La première fois que j’ai
entendu parler de GARBAGE COLLECTOR c’était grâce à
une compilation CD éditée par un fanzine parisien devenu périodique (et vendu
en kiosque avec isbn et tout ça). Entre 1988 et 1990 Out Of Nowhere comblait en
partie mes désirs de musiques nouvelles, ici plutôt orientées cold, indus et expé
mais pas seulement, tout comme l’a fait un peu plus tard Hello Happy Taxpayer de
Bordeaux puis surtout le fanzine Sonik – la bible made in France du noise-rock
et affiliés, entièrement rédigée par la personne qui désormais et depuis plus
de quinze années maintenant sévit sur le webzine Perte Et Fracas. C’est grâce à
Out Of Nowhere que j’ai découvert les Beatnigs, Rapeman, Slab! ou Gore, que
j’ai appris plein de choses sur les Swans, Wiseblood et les Young Gods en
lisant un interview de Roli Mosimann, etc… Bon, j’arrête tout de suite là avec
mes souvenirs d’ancien combattant.
Sur cette compilation Out Of Nowhere sortie en 1990 – sous-titrée « one
hour of music, 16 pages of wank » – et au milieu de Sprung Aus Den Wolken,
Dazibao, The Grief, Borghesia, Treponem Pal ou Nox on trouvait également le titre This Is My Life de Garbage Collector qui ressortira en 1993 sur un EP posthume (?) via le label
Permis De Construire. Je connaissais l’existence d'un premier album publié par
ce même label quelques années auparavant mais je ne me suis jamais vraiment intéressé à ce groupe de
Longwy, sûrement par bêtise crasse, peut-être par paresse, et aussi parce
qu’en 1990/1991 la place dans mon cœur était prise par les incroyables Davy
Jones Locker de Thionville, que les Deity Guns faisaient désormais parler d’eux
et que les Thugs n’avaient pas encore mis trop d’eau dans leur vin.
Il convient pourtant de remonter un peu le temps et de replacer les choses dans
leur contexte : comme son nom l’indique cet unique album de Garbage Collector a été publié en 1988…

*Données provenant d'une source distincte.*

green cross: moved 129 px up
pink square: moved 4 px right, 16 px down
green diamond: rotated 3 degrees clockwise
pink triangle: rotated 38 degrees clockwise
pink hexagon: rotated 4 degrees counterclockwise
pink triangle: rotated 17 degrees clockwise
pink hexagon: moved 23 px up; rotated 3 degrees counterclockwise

et je ne saurais exagérer en affirmant que le groupe était alors terriblement
en avance sur son temps, sans doute beaucoup trop pour un gamin de mon âge
qui n’y connaissait vraiment rien en matière de no-wave et autres foutraqueries
noise à base de guitares dissonantes et de rythmiques tribales. Alors tu penses
bien, rétrospectivement, qu’en 1988 Garbage
Collector ne pouvait que me passer au dessus de la tête : je venais juste
l’année précédente de découvrir Sonic Youth avec l’album Sister (très bon et très beau disque mais pas non plus le plus
expérimental des new-yorkais) et je commençais à peine à me libérer de mes
automatismes musicaux hérités du heavy metal, du punk, du thrash et du rock
alternatif.
En écoutant la récente réédition vinyle de 1988,
je mesure enfin toute l’importance de Garbage Collector, un groupe aussi essentiel que bizarre, du moins
pour l’époque… j’irai même allègrement jusqu’à le qualifier de novateur. L’album est bruyant
et tendu au possible – mis en boite par le désormais légendaire François Dietz au
studio du Centre Culturel André Malraux à Vandœuvre-Lès-Nancy (là même où se
déroulait le festival du même nom) – mais surtout il n’a pas tant vieilli. On
peut affirmer que la musique de 1988 est facilement datable et
assurément elle l’est – tout comme, dans un tout autre genre et des années
auparavant, les deux albums de Marquis De Sade le sont – mais elle est
tellement représentative et à la hauteur d’un esprit musical qui depuis a fait
florès que cela en donne le tournis. Les Garbage
Collector n’avaient alors rien à envier à leurs homologues américains, que
ce soit Live Skull, les déjà nommés Sonic Youth et même Pain Teens. Que des
jeunes gens de Longwy aient eu l’idée d’une telle musique alors que les années
80 touchaient à peine à leur fin et que l’ambiance musicale dans les cours de
lycée et même les facs se partageait entre variété new-wave et alterno
franchouillard restera toujours pour moi comme un petit miracle et un vrai
mystère.
Spécialisé dans la réédition d’enregistrements hexagonaux essentiels mais
devenus difficilement trouvables – de Dashiell Hedayat à Ich Bin en passant par
Fall Of Saigon ou The Dreams – et succursale des Disques de la Face Cachée, Replica records a été
plus que bien inspiré de déterrer 1988… Et ce n’est que justice d’avoir rendu à Garbage Collector la place que le
groupe aurait toujours du occuper, enfin.